I grew up in The Great Age of the TV Western. There were just too many to list, from those oriented just for kids (like Fury and Range Rider), to Warner Brothers staples (Maverick, Cheyenne), to the offbeat shows like Have Gun Will Travel, to the long-lasting shows like Bonanza and Gunsmoke. And then there were a couple of peculiar little shows, one of which was Wanted Dead or Alive, which introduced the world to Steve McQueen.
While there were exceptions – Maverick and Have Gun Will Travel – most of the leads in the cowboy shows were earnest, upstanding, boring, do-gooding fellows of tremendous rectitude who would not have been out of place at a Shriners Club meeting c. 1958. In fact, you could probably have rounded up all the regular characters on those shows(other than James Gardner in Maverick and Richard Boone in Have Gun Will Travel), and shipped them off to any pre-2016 Republican convention. I can definitely see Mitt Romney in a cowboy hat and string tie, shaking hands with Pa Cartwright.
One show that stood out from most of the other ‘aw, shucks,’ white-hat Westerns was Wanted Dead or Alive.
Josh Randall (Steve McQueen) was every bit as taciturn and white-hat as most of the fellows who populated cowboy shows, but he was also slouchy and sexy. (Not that I had a clue was sexy was when I was in my Western-watching prime. I always had some crush or another, but when I look back on those crushes, it’s with a big ‘huh?’) Josh Randall had a slurry way of speaking. Forget “Let’s go.” In Josh Randall argot, it was “Lez go,” muttered to the bad guy he’d just apprehended.
And that’s what Josh Randall did: apprehend bad guys as a bounty hunter.
I haven’t thought about Josh Randall in quite a while. Probably not since my husband died, as, whenever we saw Steve McQueen in some old movie like The Great Escape or Bullitt, Jim was sure to mutter the immortal words “lez go.”
But bounty hunters came to mind when I saw a recent article on the profession in The Economist. (There are no bounty hunters in England, from whence cometh The Economist, but they do so enjoy cocking an occasional snook at the quaint and violent practices of the former colonies.)

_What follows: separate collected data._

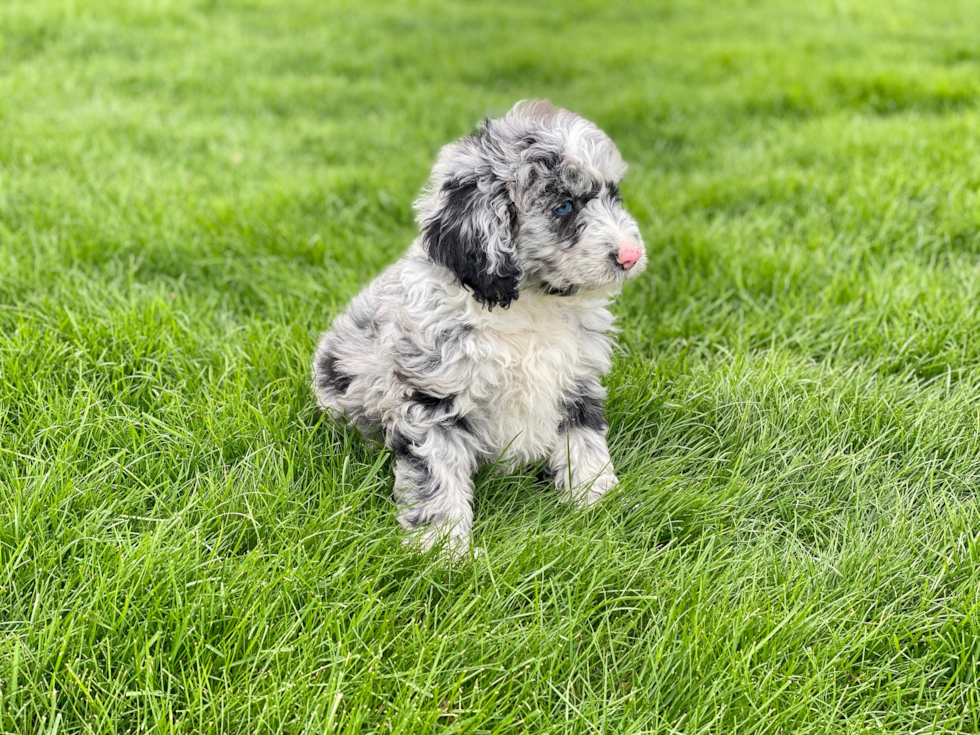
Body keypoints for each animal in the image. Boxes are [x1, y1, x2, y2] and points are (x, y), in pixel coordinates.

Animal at [314, 99, 648, 556]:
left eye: (614, 195)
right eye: (563, 206)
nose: (631, 256)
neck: (530, 305)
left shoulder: (576, 382)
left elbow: (584, 443)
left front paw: (598, 502)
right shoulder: (431, 398)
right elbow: (437, 474)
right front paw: (443, 550)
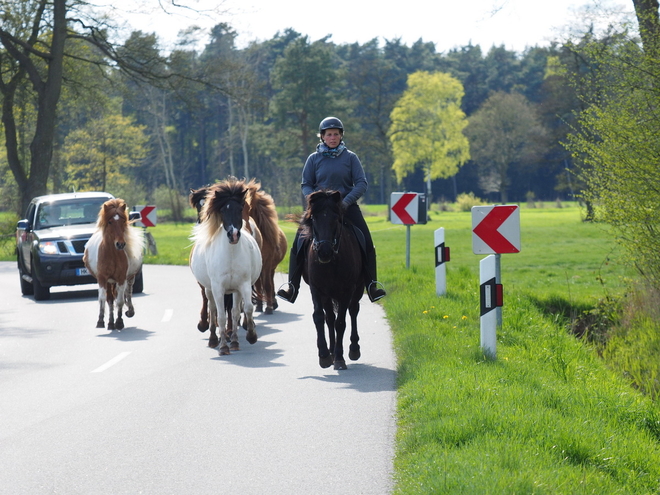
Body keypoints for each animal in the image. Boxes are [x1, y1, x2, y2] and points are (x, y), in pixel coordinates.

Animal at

Almost every state – including Massachusetts, I take it – lets a private citizen work as a “fugitive recovery agent.” And, in many states, you don’t even need a license. (Surprisingly, Massachusetts is one of them.)

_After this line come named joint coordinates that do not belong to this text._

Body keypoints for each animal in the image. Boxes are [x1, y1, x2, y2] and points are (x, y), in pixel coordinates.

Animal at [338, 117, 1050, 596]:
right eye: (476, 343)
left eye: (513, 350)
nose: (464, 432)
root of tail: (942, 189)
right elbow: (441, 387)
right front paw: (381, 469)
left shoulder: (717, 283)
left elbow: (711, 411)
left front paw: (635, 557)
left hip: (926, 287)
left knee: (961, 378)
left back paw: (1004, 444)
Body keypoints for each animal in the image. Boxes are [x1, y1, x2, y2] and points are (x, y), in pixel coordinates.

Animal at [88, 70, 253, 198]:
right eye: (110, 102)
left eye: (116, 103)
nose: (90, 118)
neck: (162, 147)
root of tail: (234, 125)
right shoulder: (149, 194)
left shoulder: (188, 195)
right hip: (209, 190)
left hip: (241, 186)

Bounty hunters are hired by bail bondsmen to go fetch those who have skipped out on bail, and are paid a percentage (10-20%) of the value of the bail bond they’ve skipped out on. While bounty hunters don’t earn a ton – in Massachusetts, I read that the average annual is $74K – if you’re hunting someone who’s out on a six-figure bond, you can get quite a payday when you catch a high-priced thief.
It is not work for the faint of heart—plenty of fugitives try to fight off n pursuers. So many bounty hunters lift weights and practice a martial art or wrestling, the better to snap on handcuffs and, on some fugitives, ankle cuffs, lest they try to kick out a backseat window on the drive to jail. Tools of the trade include ballistic vests, pepper spray, Tasers, handguns and, for some jobs, a shotgun loaded with a beanbag that “folds you up like a newspaper”, says Mike “Animal” Zook, an affable bounty-hunter in Spirit Lake, Idaho. Though built like a bear, he has been clubbed and, on four jobs, stabbed. (Source: The Economist)
Clubbed and stabbed? Think I’ll take a pass on this as a second career. I’m much more cut out to be the old maid schoolmarm in the one room schoolhouse on The Big Valley.
Not everyone’s happy with the state of the bounty hunting art, regulation wise. The National Association of Fugitive Recovery Agents – which sounds like something founded after the Fugitive Slave Act went into law – is advocating for more rules and regulations, including – perhaps – a fatwa on any bounty hunter who has murdered someone.
But purist, old-school bounty hunters, especially those out west, where the buffalo and Josh Randall roamed…They want to be able to kick that door in and get their man. They maintain that a system with a 90% success rate at finding those who’ve skipped bail ain’t broke. So it don’t need no fixin.’
Unlike Josh Randall, modern bounty hunters rely on technology to help make their hunting happier.
Knowing that a certain fugitive had a weakness for 7-Eleven’s Slurpees, Mr Zook got access to security video recorded by the firm and used face-recognition software to learn when and at which outlet he was most likely to swing by. He caught the man as he emerged from an Idaho 7-Eleven with the frosty drink in hand.
Some bounty hunters resort to tricks, like pretending to deliver a package. (Me, I just can’t see Steve McQueen faking it up in a Fed Ex uniform…)
Anyway, it’s always interesting to read about an interesting profession – even one that’s violent and retro. (Lez go.)